Waktu ternyata sudah begitu larut. Akhirnya aku, Miss Y, dan juga Miss A menyusul adik Miss A yang sudah dari jam 9 tertidur pulas di dalam tenda. Sedangkan Bang Far dan kawannya masih duduk asik di luar.

Alaram sholat subuh pun mulai berbunyi dari ponsel kami. Satu persatu dari kami pun bangun dan melaksanakan sholat. Langit perlahan mulai menampakkan cahayanya yang terpantul dari sinar matahari. Suhu udara pagi itu begitu dingin dan menyegarkan. Tak akan ketinggalan pengabadian momen di kala pagi itu melalui ponsel kami. Mereka dengan gaya pose mereka, sedang aku lebih suka mengabadikan alam dan sekitarnya dalam tangpakapan layar ponsel ku. Benar saja, sore lalu kami tidak sempat atau bahkan tidak bisa menangkap momen senja. Ya, karena kami yang datang terlambat juga karena langit sedang mendung-mendungnya.

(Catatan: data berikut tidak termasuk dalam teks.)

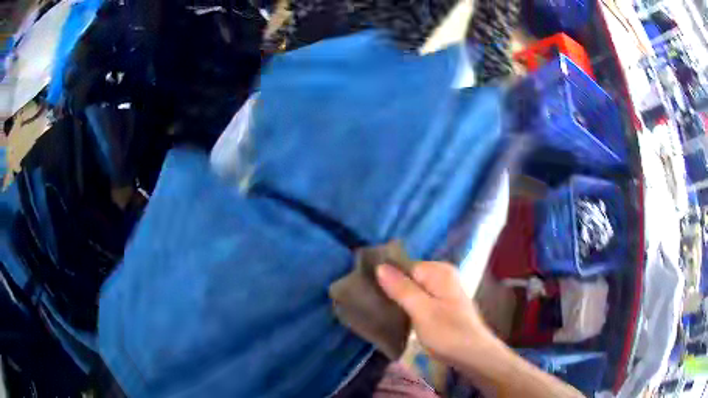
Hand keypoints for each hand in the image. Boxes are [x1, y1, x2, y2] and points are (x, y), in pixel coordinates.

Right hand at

Akhirnya agenda kami pun usai. Kenangan indah yang tertuang dalam secarik cerita di ujung jalan. Ku ucapkan terimakasih untuk semua kisah dan pengalaman yang menyenangkan. Meski tak semua hal terasa semenyenangkan itu, namun bagi ku segala kenangan ingin ku abadikan dalam memori kecil ku ini. Karena meski ku berusaha melupakannya, sungguh memori manusia tak seperti memori ponsel yang kita delete, lalu ia akan hilang begitu saja. Memori ini permanen tertanam dengan baik bahkan sejak kita belum terlahir dari kandungan ibu. Yang kuyakini hanya satu.

“Tugas kita hanya untuk menjalaninya dengan sebaik mungkin. Sebab yang telah berlalu tak akan pernah kembali lagi. Dan yang akan datang tak akan pernah melepaskan masa lalu. Sekali pun diri kita sendiri.”